Я не мог не согласиться, плюхнувшись на диван и положив голову на маленькую подушку, лежащую у подлокотника. Я простонал. Оттого что я лег, ломота в мышцах будто стала еще очевидней. Икры горели, а жесткость диванных подушек под плечами вынуждала меня кряхтеть. На секунду я зажмурился и постарался заставить мышцы подчиниться.

– Думаю, ты перетрудился, – сказала Николь, глядя как я ворочаюсь, стараясь занять более удобное положение. – Тебе что-нибудь нужно?

– Только ты, – ответил я, перестав вертеться и похлопав по подушке рядом с собой. Николь улыбнулась и села на краешек дивана. Я обнял ее рукой за талию, и она положила ладонь мне на плечо.

– Скоро начнется полуфинал Кубка Мира, – сказала она, взяв пульт со стоящего перед ней кофейного столика и включив телевизор. – Сегодня играет женская сборная США, если хочешь посмотреть.

– Ладно, – сказал я, зевая, – но ты должна прилечь со мной.

Николь приподняла брови, но легла, прижавшись спиной к моей груди. Я скользнул пальцами по ее талии и придвинул поближе к себе.

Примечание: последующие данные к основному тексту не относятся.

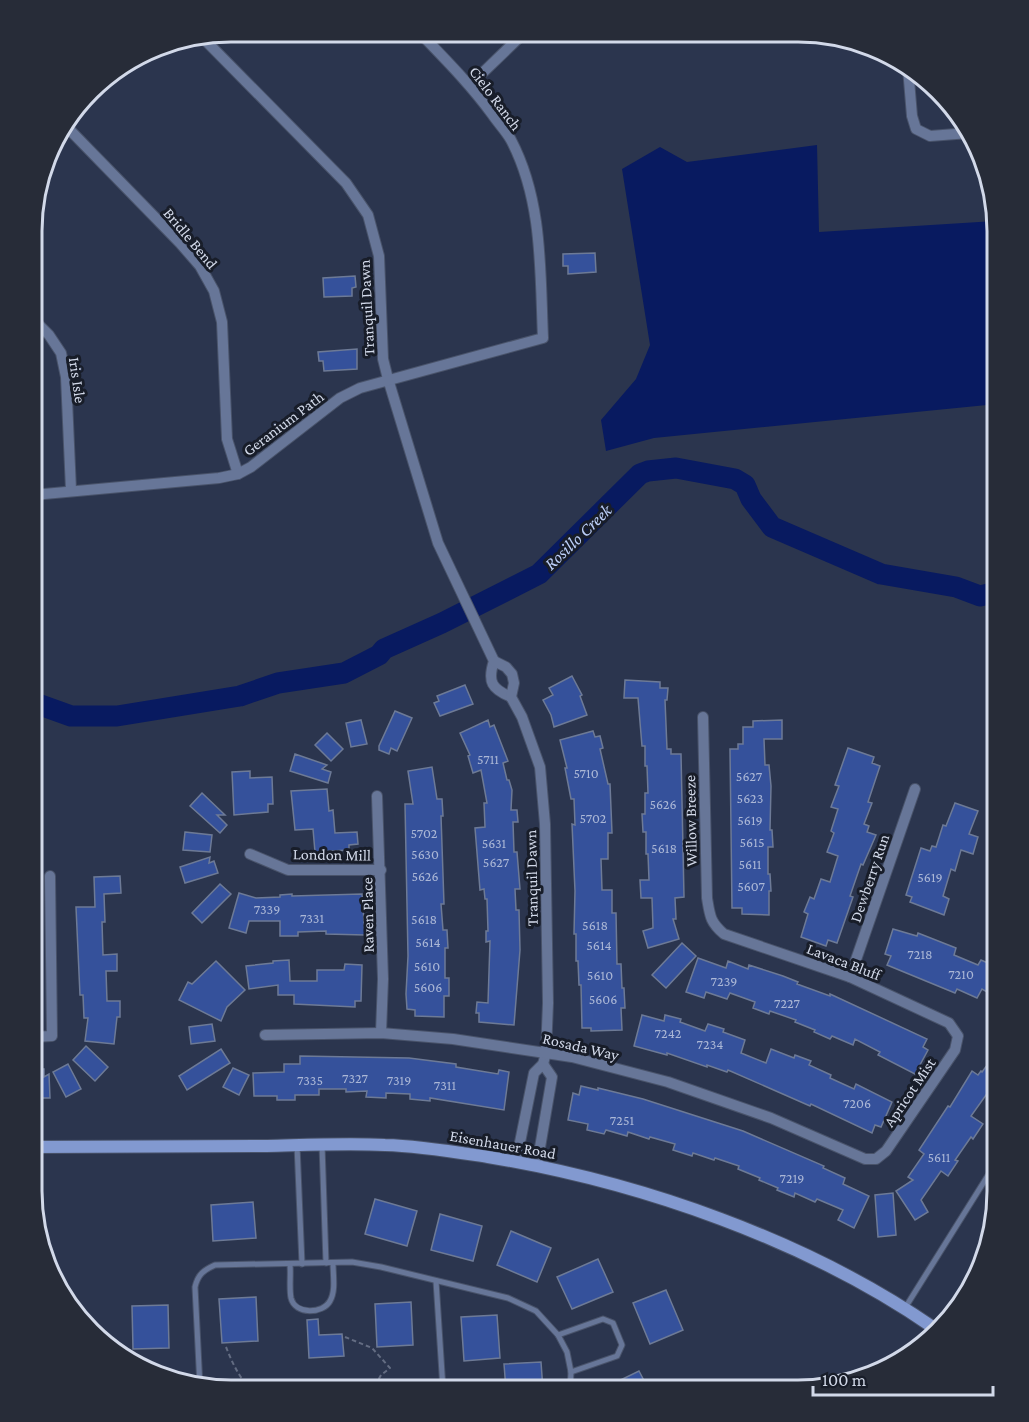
<svg xmlns="http://www.w3.org/2000/svg" width="1029" height="1422" font-family="'Crimson Pro',serif">
  <style>
    .water { fill: #081a60 }
    .lines { fill: none; stroke-linecap: round; stroke-linejoin: round }
    .river { stroke: #081a60; stroke-width: 21 }
    .building { fill: #35519b; stroke: #6d7a96; stroke-width: 1.5 }
    .service-casing { stroke: #49536a; stroke-width: 7 }
    .minor-casing { stroke: #49536a; stroke-width: 12 }
    .secondary-casing { stroke: #49536a; stroke-width: 14 }
    .path { stroke: #636c82; stroke-width: 2; stroke-dasharray: 4.5 3; stroke-linecap: butt }
    .service { stroke: #677698; stroke-width: 5 }
    .minor { stroke: #677698; stroke-width: 10 }
    .secondary { stroke: #8299d0; stroke-width: 12 }
    .labels { text-anchor: middle; stroke-width: 6; stroke-linejoin: round; paint-order: stroke }
    .number-label { font-size: 14px; fill: #abb7d6 }
    .street-label { font-size: 16px; fill: #d2d9e9; stroke: #181d29 }
    .water-label { font-size: 18px; font-style: italic; fill: #bccff9; stroke: #181d29 }
    .rim { fill: none; stroke: #d2d9e9; stroke-width: 3 }
  </style>
  <rect width="100%" height="100%" fill="#2b354e"/>
  <path class="water" d="M817 145 819 232 995 221 997 231V404L654 438 606 451 601 420 636 379 650 345 622 169 660 147 687 162Z"/>
  <g class="lines">
    <path class="river" d="M32 702 71 716H117L240 696 278 683 344 673 379 655 384 649 442 623 539 574 640 474 648 471 676 468 735 479 745 485 751 499 772 527 881 574 956 587 980 596 997 592"/>
  </g>
  <g class="building">
    <path d="M595 253 596 272 568 274V266H563V254Z"/>
    <path d="M355 276 356 287 352 288V296L324 297 323 278Z"/>
    <path d="M357 349V369L324 371 323 361H319L318 352Z"/>
    <path d="M572 676 582 695 580 696 587 715 554 727 551 715 543 700 553 695 549 688Z"/>
    <path d="M625 680 660 682V688H668L667 700H665L667 749H671V754H681L684 897 675 898 676 919H673L679 939 648 948 643 931 653 928 652 898H641L640 880H649L648 854H646V832H643L642 814H645V793H648L647 766H645V746H642L638 698H624Z"/>
    <path d="M465 685 473 704 440 716 434 703 439 701 437 696Z"/>
    <path d="M395 711 412 718 397 751 391 748 389 754 379 750V746Z"/>
    <path d="M361 720 367 744 351 747 346 723Z"/>
    <path d="M488 720 490 727 494 725 508 761 503 763 507 780H509L512 790 511 810H517L518 822H513L514 852H517L520 889H515L516 910H519L520 950 514 1025 479 1022V1013H476L477 1002 488 1003 490 941 486 942V931H488L487 899H485L484 889 480 890 475 828 485 827 484 803H487L481 770 473 773 468 756 470 755 460 733Z"/>
    <path d="M782 720V739H764L765 765H769L771 786 770 830H772L773 847H768V874H770L771 891H769V915L742 914V908H732L730 749H738V744H743V727H753V721Z"/>
    <path d="M593 731 595 737 600 736 603 748 600 749 608 784H610L612 833H608V859H601L602 890H612V913H616L617 964H621L622 988H624L625 1008H621L622 1030 591 1031V1028H582L581 985H579L578 961H576V934H574L575 891 572 824 575 825 574 799H571L565 768H567L560 740Z"/>
    <path d="M327 733 343 749 331 761 315 745Z"/>
    <path d="M848 748 874 757 872 763 880 766 868 802 872 803 864 824 869 826 867 832 876 835 863 865 861 864 850 896 853 897 837 943 828 940 826 946 801 937 808 914 804 912 810 897 814 899 821 879 830 882 838 856 827 852 834 833 831 831 838 809 831 807 839 786 835 785Z"/>
    <path d="M295 754 327 765 322 769 331 772 328 783 290 771Z"/>
    <path d="M432 767 437 799H442L443 816H441L444 904H441L443 930H447L448 948H445V978H449V996H444V1017L415 1016V1010L407 1009 406 994 408 956 405 804H413L408 771Z"/>
    <path d="M250 771V778L272 777 273 804H268V812L234 815 232 772Z"/>
    <path d="M327 789 329 811 333 810 335 833 357 832 358 844 349 845V850L315 852 313 829 295 830 291 791Z"/>
    <path d="M202 793 225 815H217L227 825 220 833 190 806Z"/>
    <path d="M955 803 978 811 969 834 978 837 973 854 961 850 955 871 951 869 943 896 949 899 944 915 910 902 912 897 906 895 921 848 930 851 932 846 936 847 943 825 946 826Z"/>
    <path d="M185 832 212 835 210 852 183 850Z"/>
    <path d="M210 857 209 863 214 861 218 873 185 883 180 867Z"/>
    <path d="M120 876 121 893 104 894 105 922H102L103 955 117 954V971H106L107 1001H120V1017H117L114 1044 85 1041 88 1018H84L83 995H80L76 907H95L94 877Z"/>
    <path d="M220 884 231 894 202 923 192 913Z"/>
    <path d="M239 893 256 898 280 897V895L292 894V896L362 894 365 935 326 934V931L298 932V936H280V921H249L246 933 229 928Z"/>
    <path d="M893 929 917 936 918 933 956 948 954 955 978 965 981 960 997 967 987 992 982 989 977 998 957 989 955 993 887 965 891 956 885 954Z"/>
    <path d="M682 943 696 956 666 988 652 975Z"/>
    <path d="M698 958 726 968 728 961 748 969 749 965 783 976 798 982 797 984 830 996V994L927 1039 923 1047 928 1050 915 1074 878 1055 880 1052 855 1039 853 1045 832 1036 830 1039 814 1032 815 1030 795 1022 796 1020 770 1011 769 1014 753 1008 755 1002 730 993 727 999 706 992 704 998 686 992Z"/>
    <path d="M289 960 290 981H317V970H344L345 964 362 965 361 1001H355V1007L294 1004V995H278V985L249 989 246 966 273 963V961Z"/>
    <path d="M216 961 245 990 227 1007 221 1021 179 1000 188 982 192 984Z"/>
    <path d="M642 1015 664 1021 665 1015 681 1019 680 1022 705 1031 708 1024 724 1029 723 1032 745 1040 741 1053 766 1063 771 1049 794 1058 795 1055 811 1061 809 1065 831 1075 830 1078 854 1089 856 1084 892 1102 881 1127 875 1125 872 1133 811 1104 810 1106 728 1070 727 1072 707 1065V1067L667 1053V1055L634 1046Z"/>
    <path d="M212 1024 215 1041 191 1044 189 1027Z"/>
    <path d="M86 1046 108 1067 95 1081 73 1060Z"/>
    <path d="M221 1049 230 1063 187 1090 179 1076Z"/>
    <path d="M997 1052V1102L986 1095 971 1116 983 1124 973 1139 971 1137 955 1160 958 1161 948 1176 941 1171 921 1200 928 1212 915 1220 896 1191 913 1180 908 1177 924 1154 919 1150 948 1106 950 1107 972 1071 978 1075 981 1071 982 1072Z"/>
    <path d="M300 1056 409 1058 456 1064V1067L498 1074 499 1070 509 1072 504 1110 430 1098V1101L410 1099V1094L386 1093V1098L366 1097 367 1091 346 1092V1089H319V1095H295V1100H277V1096H254L253 1073 284 1072V1064H300Z"/>
    <path d="M68 1064 81 1089 66 1097 53 1072Z"/>
    <path d="M233 1068 249 1075 239 1095 223 1087Z"/>
    <path d="M32 1069H44V1077L49 1074 50 1098H32Z"/>
    <path d="M581 1086 598 1090V1088L643 1099 743 1131 824 1166 823 1168 845 1178 843 1184 869 1196 854 1228 838 1220 843 1210 817 1199 815 1202 795 1193 794 1197 777 1190 778 1188 759 1180 760 1178 738 1169 739 1166 715 1158 714 1160 693 1153 692 1156 673 1150 675 1144 650 1137 649 1139 628 1132 627 1136 606 1130 604 1134 587 1130 588 1124 568 1120 573 1093 579 1095Z"/>
    <path d="M893 1193 896 1235 878 1237 875 1195Z"/>
    <path d="M375 1199 417 1211 407 1246 365 1234Z"/>
    <path d="M253 1202 256 1238 213 1241 211 1205Z"/>
    <path d="M440 1214 482 1226 473 1261 431 1250Z"/>
    <path d="M511 1231 551 1248 537 1282 497 1265Z"/>
    <path d="M598 1259 613 1292 572 1309 557 1277Z"/>
    <path d="M666 1290 683 1330 650 1344 633 1303Z"/>
    <path d="M256 1297 258 1341 222 1343 219 1299Z"/>
    <path d="M411 1302 413 1345 377 1347 375 1304Z"/>
    <path d="M168 1305 169 1348 133 1349 132 1306Z"/>
    <path d="M497 1315 500 1358 464 1361 461 1317Z"/>
    <path d="M318 1319 319 1335 342 1334 344 1356 309 1358 307 1320Z"/>
    <path d="M541 1362 543 1390H506L504 1364Z"/>
    <path d="M639 1371 649 1390H600Z"/>
  </g>
  <g class="lines">
    <g class="service-casing">
      <g id="service">
        <path d="M297 1145 302 1264"/>
        <path d="M322 1145 326 1263"/>
        <path d="M290 1265C291 1275 289 1288 291 1298 295 1315 323 1314 330 1301 336 1291 333 1275 333 1263"/>
        <path d="M436 1281 443 1389"/>
        <path d="M905 1308 997 1161"/>
        <path d="M558 1335 603 1319 613 1323 622 1345 617 1356 571 1372"/>
        <path d="M200 1387 195 1287C198 1274 204 1270 215 1265L352 1262 381 1267 508 1298 536 1311 558 1335 567 1352 571 1372 570 1390"/>
      </g>
    </g>
    <g class="minor-casing">
      <g id="minor">
        <path d="M201 36 346 183 368 215 379 256 383 359 388 379 438 543 494 661C487 682 492 689 511 697"/>
        <path d="M908 68 912 116 916 129 930 136 969 133"/>
        <path d="M470 85 525 32"/>
        <path d="M64 124 180 243 200 266 214 291 222 322 227 439 238 474"/>
        <path d="M33 319 49 335 61 353 66 377 71 490"/>
        <path d="M33 495 219 478 238 474 251 467 340 398 360 388 543 338C540 271 543 201 511 140 506 131 498 123 492 114 470 84 445 59 419 32"/>
        <path d="M494 661 506 667 512 674 514 683 511 697 522 717 540 767 545 824 548 1003 546 1053 543 1064 534 1073 516 1162"/>
        <path d="M377 796 383 979 381 1033"/>
        <path d="M250 854 288 870H381"/>
        <path d="M850 977 915 789"/>
        <path d="M265 1035 381 1033 453 1039 572 1057 668 1082 771 1118 865 1159H876L886 1151 955 1050 958 1036 949 1023 850 977 724 934C710 922 710 916 707 898L703 717"/>
        <path d="M32 1037 52 1036 50 876"/>
        <path d="M537 1165 552 1077 543 1064"/>
      </g>
    </g>
    <g class="secondary-casing">
      <path id="secondary" d="M32 1147C110 1147 189 1146 267 1146 307 1145 346 1143 385 1145 420 1146 455 1152 488 1157 640 1182 807 1240 934 1328"/>
    </g>
    <g class="path">
      <path d="M345 1337 372 1348 390 1368 381 1375 373 1389"/>
      <path d="M226 1347C232 1362 239 1378 251 1389"/>
    </g>
    <use href="#service" class="service"/>
    <use href="#minor" class="minor"/>
    <use href="#secondary" class="secondary"/>
  </g>
  <g class="labels">
    <g class="number-label">
      <text x="488" y="764">5711</text>
      <text x="586" y="778">5710</text>
      <text x="749" y="781">5627</text>
      <text x="750" y="803">5623</text>
      <text x="663" y="809">5626</text>
      <text x="593" y="823">5702</text>
      <text x="750" y="825">5619</text>
      <text x="424" y="838">5702</text>
      <text x="752" y="847">5615</text>
      <text x="494" y="848">5631</text>
      <text x="664" y="853">5618</text>
      <text x="425" y="859">5630</text>
      <text x="496" y="867">5627</text>
      <text x="750" y="869">5611</text>
      <text x="425" y="881">5626</text>
      <text x="930" y="882">5619</text>
      <text x="751" y="891">5607</text>
      <text x="267" y="914">7339</text>
      <text x="312" y="923">7331</text>
      <text x="424" y="924">5618</text>
      <text x="595" y="930">5618</text>
      <text x="428" y="947">5614</text>
      <text x="599" y="950">5614</text>
      <text x="920" y="959">7218</text>
      <text x="427" y="971">5610</text>
      <text x="961" y="979">7210</text>
      <text x="600" y="980">5610</text>
      <text x="724" y="986">7239</text>
      <text x="428" y="992">5606</text>
      <text x="603" y="1004">5606</text>
      <text x="787" y="1008">7227</text>
      <text x="668" y="1038">7242</text>
      <text x="710" y="1049">7234</text>
      <text x="355" y="1083">7327</text>
      <text x="310" y="1085">7335</text>
      <text x="399" y="1085">7319</text>
      <text x="445" y="1090">7311</text>
      <text x="857" y="1108">7206</text>
      <text x="622" y="1125">7251</text>
      <text x="939" y="1162">5611</text>
      <text x="792" y="1183">7219</text>
    </g>
    <g class="street-label">
      <text transform="translate(496 98) rotate(53)" y="6">Cielo Ranch</text>
      <text transform="translate(191 238) rotate(50)" y="6">Bridle Bend</text>
      <text transform="translate(366 308) rotate(-93)" y="6">Tranquil Dawn</text>
      <text transform="translate(78 380) rotate(82)" y="6">Iris Isle</text>
      <text transform="translate(283 423) rotate(-37)" y="6">Geranium Path</text>
      <text transform="translate(690 821) rotate(-91)" y="6">Willow Breeze</text>
      <text transform="translate(332 854) rotate(1)" y="6">London Mill</text>
      <text transform="translate(531 878) rotate(-91)" y="6">Tranquil Dawn</text>
      <text transform="translate(869 878) rotate(-71)" y="6">Dewberry Run</text>
      <text transform="translate(367 915) rotate(-91)" y="6">Raven Place</text>
      <text transform="translate(844 961) rotate(21)" y="6">Lavaca Bluff</text>
      <text transform="translate(581 1046) rotate(13)" y="6">Rosada Way</text>
      <text transform="translate(909 1092) rotate(-56)" y="6">Apricot Mist</text>
      <text transform="translate(503 1144) rotate(10)" y="6">Eisenhauer Road</text>
    </g>
    <g class="water-label">
      <text transform="translate(578 537) rotate(-44)" y="6">Rosillo Creek</text>
    </g>
  </g>
  <path d="M0 0H1029V1422H0ZM231 42H798A189 189 0 0 1 987 231V1191A189 189 0 0 1 798 1380H231A189 189 0 0 1 42 1191V231A189 189 0 0 1 231 42Z" fill="#272c38" fill-rule="evenodd"/>
  <path class="rim" d="M231 42H798A189 189 0 0 1 987 231V1191A189 189 0 0 1 798 1380H231A189 189 0 0 1 42 1191V231A189 189 0 0 1 231 42Z"/>
  <path d="M813 1386v9h180v-9" fill="none" stroke="#d2d9e9" stroke-width="3"/>
  <text x="822" y="1386" font-size="18" fill="#d2d9e9" stroke="#181d29" stroke-width="4.5" paint-order="stroke">100 m</text>
</svg>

– Так тебе нравится Хизер Миттс68, как всем другим парням-футболистам? – спросила она.

– Не-а, – ответил я. – Хоуп Соло69.

Она шлепнула меня по руке, но я лишь усмехнулся, не ведясь на это, потому что маленькое теплое тельце Румпель лежало «ложечкой» перед моим на крошечном диванчике, из-за чего она была максимально прижата ко мне. Моя рука обнимала ее за талию, и я закрыл глаза.